Use URIs as names for things

One interesting feature of the English Place Name Survey is the index of sources for each set of volumes. Each different source which documents names (old archives, previous scholarship, historic maps) has an abbreviation, and every time a historic place-name is mentioned, it’s linked to one of the sources.

As well as creating a namespace for historic place-names, we’ll create one for the sources (centred on the five volumes covering Cheshire, which is where the bulk of work on text correction and data extraction has been done. Generally, if anything has a name, we should be looking to give it a URI.

Date ranges

Is there a rough consensus (based on volume of data published, or number of different data sources using the same namespace) on what namespace to use to describe dates and date ranges as Linked Data? At one point there were several different versions of iCal, hCal, xCal vocabularies all describing more or less the same thing.

We’ve also considered other ways to describe date ranges – talking to Pleiades about mereological relations between dates – and investigating the work of Common Eras on user-contributed tags representing date ranges. It would be hugely valuable to learn about, and converge on, others’ approaches here.

How same is the same?

We propose to mint a namespace for historic place-names documented by the English Place Name Survey.
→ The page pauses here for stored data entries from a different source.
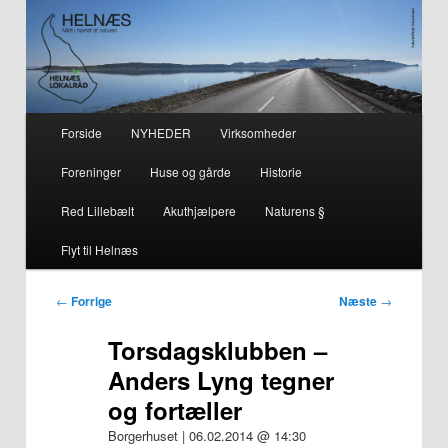
– smuk på alle årstider i hjertet af naturen
Helnæs
Hovedmenu
Forside
NYHEDER
Virksomheder
Fortsæt
Fortsæt
Foreninger
Huse og gårde
Historie
til
til
Red Lillebælt
Akuthjælpere
Naturens §
primært
sekundært
Flyt til Helnæs
indhold
indhold
Indlægsnavigation
←
Forrige
Næste
→
Torsdagsklubben –
Anders Lyng tegner
og fortæller
Borgerhuset | 06.02.2014 @ 14:30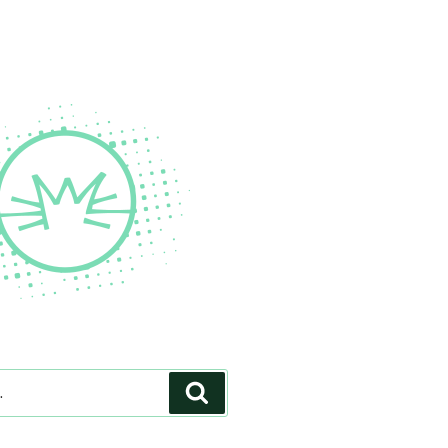
Pesquisar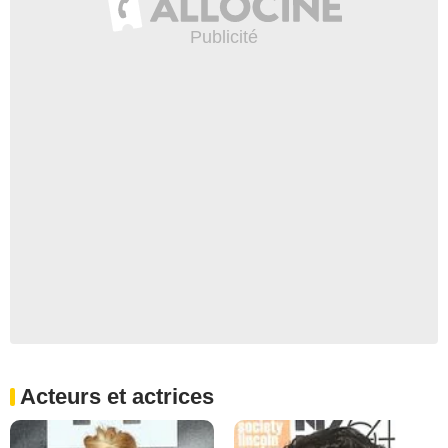
Acteurs et actrices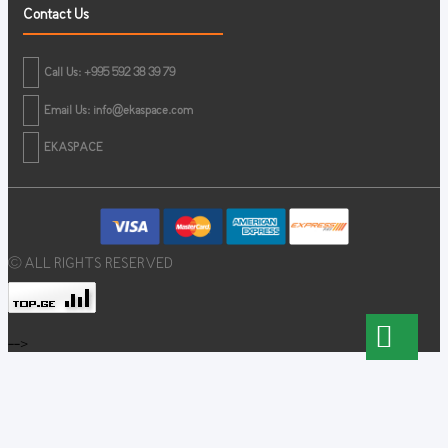
Contact Us
Call Us: +995 592 38 39 79
Email Us:
info@ekaspace.com
EKASPACE
© ALL RIGHTS RESERVED
-->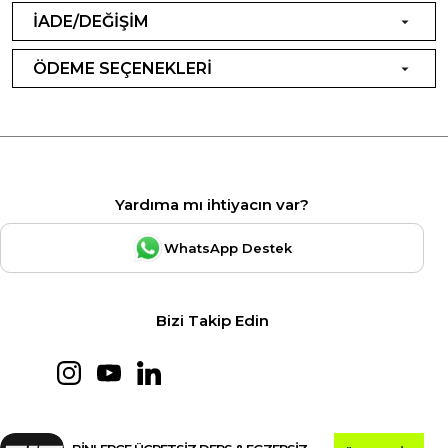
İADE/DEĞİŞİM
ÖDEME SEÇENEKLERİ
Yardıma mı ihtiyacın var?
WhatsApp Destek
Bizi Takip Edin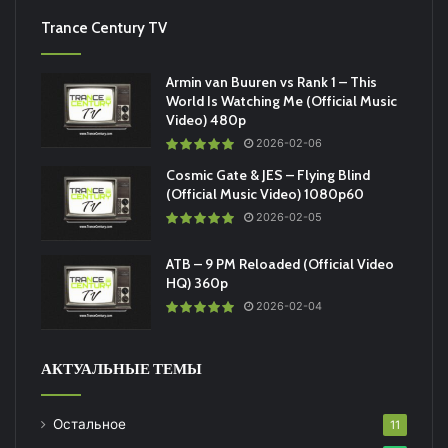
Trance Century TV
Armin van Buuren vs Rank 1 – This
World Is Watching Me (Official Music
Video) 480p
2026-02-06
Cosmic Gate & JES – Flying Blind
(Official Music Video) 1080p60
2026-02-05
ATB – 9 PM Reloaded (Official Video
HQ) 360p
2026-02-04
АКТУАЛЬНЫЕ ТЕМЫ
Остальное
11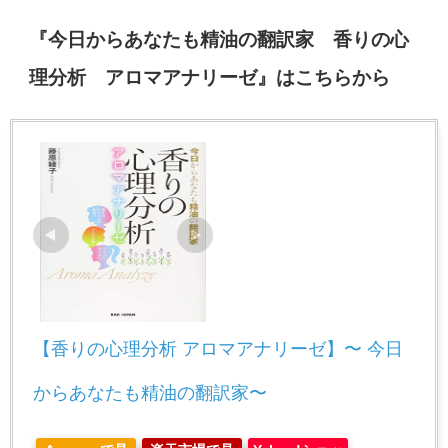
『今日からあなたも精油の翻訳家 香りの心
理分析 アロマアナリーゼ』はこちらから
【香りの心理分析 アロマアナリーゼ】〜 今日
からあなたも精油の翻訳家〜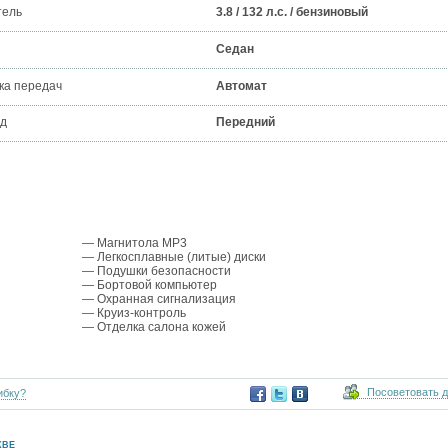
тель
3.8 / 132 л.с. / бензиновый
Седан
ка передач
Автомат
д
Передний
— Магнитола MP3
— Легкосплавные (литые) диски
— Подушки безопасности
— Бортовой компьютер
— Охранная сигнализация
— Круиз-контроль
— Отделка салона кожей
Посоветовать 
ибку?
КВЕ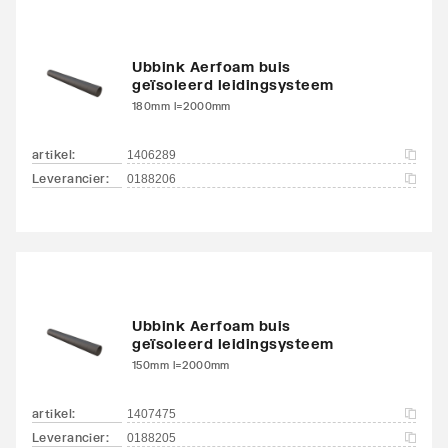
Ubbink Aerfoam buis
geïsoleerd leidingsysteem
180mm l=2000mm
artikel
:
1406289
Leverancier
:
0188206
Ubbink Aerfoam buis
geïsoleerd leidingsysteem
150mm l=2000mm
artikel
:
1407475
Leverancier
:
0188205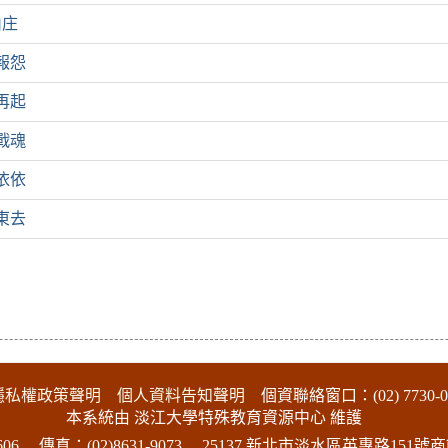
山庄
報怨
再起
戰魂
依依
東去
隱私權政策聲明
個人資料告知聲明
個資聯絡窗口：(02) 7730-0
本系統由 淡江大學特殊教育資源中心 維護
06
傳真：(02)8631-9073
25137 新北市淡水區英專路151號商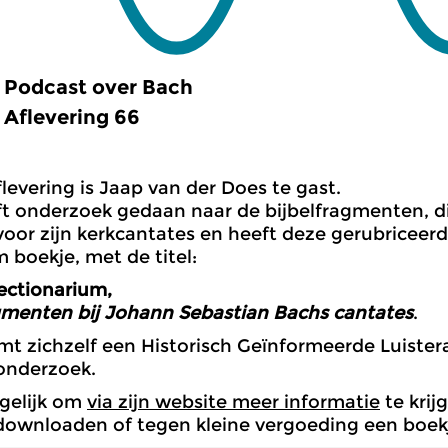
Podcast over Bach
Aflevering 66
flevering is Jaap van der Does te gast.
t onderzoek gedaan naar de bijbelfragmenten, di
voor zijn kerkcantates en heeft deze gerubricee
boekje, met de titel:
ectionarium,
gmenten bij Johann Sebastian Bachs cantates
.
t zichzelf een Historisch Geïnformeerde Luisteraar
 onderzoek.
gelijk om
via zijn website meer informatie
te krij
 downloaden of tegen kleine vergoeding een boekj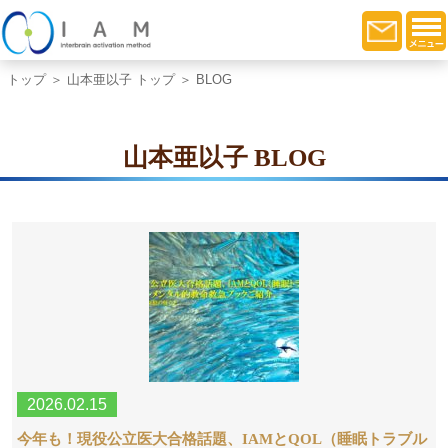
トップ
＞
山本亜以子 トップ
＞ BLOG
山本亜以子 BLOG
2026.02.15
今年も！現役公立医大合格話題、IAMとQOL（睡眠トラブル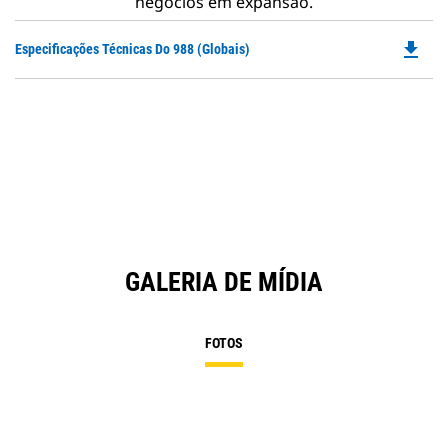
negócios em expansão.
file_download
Do
Especificações Técnicas Do 988 (Globais)
P
O
in
a
N
Ta
GALERIA DE MÍDIA
FOTOS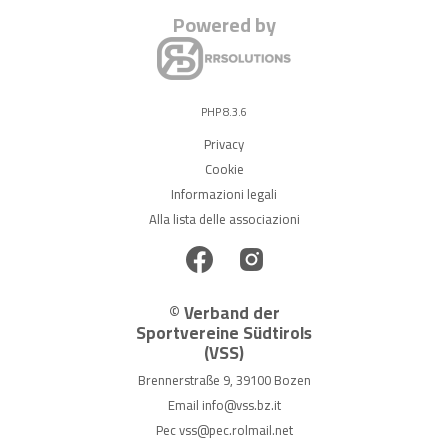
Powered by
PHP 8.3.6
Privacy
Cookie
Informazioni legali
Alla lista delle associazioni
© Verband der
Sportvereine Südtirols
(VSS)
Brennerstraße 9, 39100 Bozen
Email
info@vss.bz.it
Pec
vss@pec.rolmail.net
Each distinct place-name gets its own URI.

For some of the “major names”, we’ve been able to use the Language Technology Group’s georesolution tool to make a link between the place-name and the corresponding entry in geonames.org.

Some names can’t be found in geonames, but can be found, via Unlock Places gazetteer search, in some of the Ordnance Survey open data sources. Next week we’ll be looking at using Unlock to make explicit links to the Ordnance Survey Linked Data vocabularies. One interesting side-effect of this is that, via Chalice, we’ll create links between geonames and the OS Linked Data, that weren’t there before.
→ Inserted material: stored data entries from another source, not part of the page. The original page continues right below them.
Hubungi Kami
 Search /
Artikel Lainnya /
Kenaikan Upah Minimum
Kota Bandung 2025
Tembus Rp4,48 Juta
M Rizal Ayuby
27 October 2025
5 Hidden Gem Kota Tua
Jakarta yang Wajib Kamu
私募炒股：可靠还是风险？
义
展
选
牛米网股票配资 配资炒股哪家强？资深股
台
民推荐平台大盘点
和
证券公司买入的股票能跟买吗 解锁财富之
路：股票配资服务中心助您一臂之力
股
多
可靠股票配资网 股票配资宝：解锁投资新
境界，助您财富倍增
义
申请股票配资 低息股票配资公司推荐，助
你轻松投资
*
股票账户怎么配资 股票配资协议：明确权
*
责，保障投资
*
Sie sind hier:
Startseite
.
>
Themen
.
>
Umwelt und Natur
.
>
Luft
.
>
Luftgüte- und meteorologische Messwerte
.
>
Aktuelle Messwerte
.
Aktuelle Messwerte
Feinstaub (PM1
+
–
Kate Byrne raised an interesting question on the Chalice mailing list – is the ‘sameAs’ link redundant? For example, if we are confident that Bosley in geonames.org is the same as Bosley in the Cheshire volumes of English Place Name Survey, should we re-use the geonames URI rather than making a ‘sameAs’ link between the two?

How same, in this case, is the same? We may have two, or more, different sets coordinates which approximately represent the location of Bosley. Is it “correct”, in Linked Data terms, to state that all three are “the same” when the locations are subtly different?
This is before we even get into the conceptual issues around whether a set of coordinates really has meaning as “the location” of a place. Geonames, in this sense, is a place to start working out towards more expressive descriptions of where a place is, rather than a conclusion.

Long-term preservation

Finally, we want to make sure that any URIs we mint are going to be preserved on a really long time horizon. I discussed this briefly on the Unlock blog last year. University libraries, or cultural heritage memory institutions, may be able to delegate a sub-domain that we can agree to long-term persistence of – but the details of the agreement, and periodic renewal of it due to infrastructural, organisational and technological change, is a much bigger issue than i think we recognise.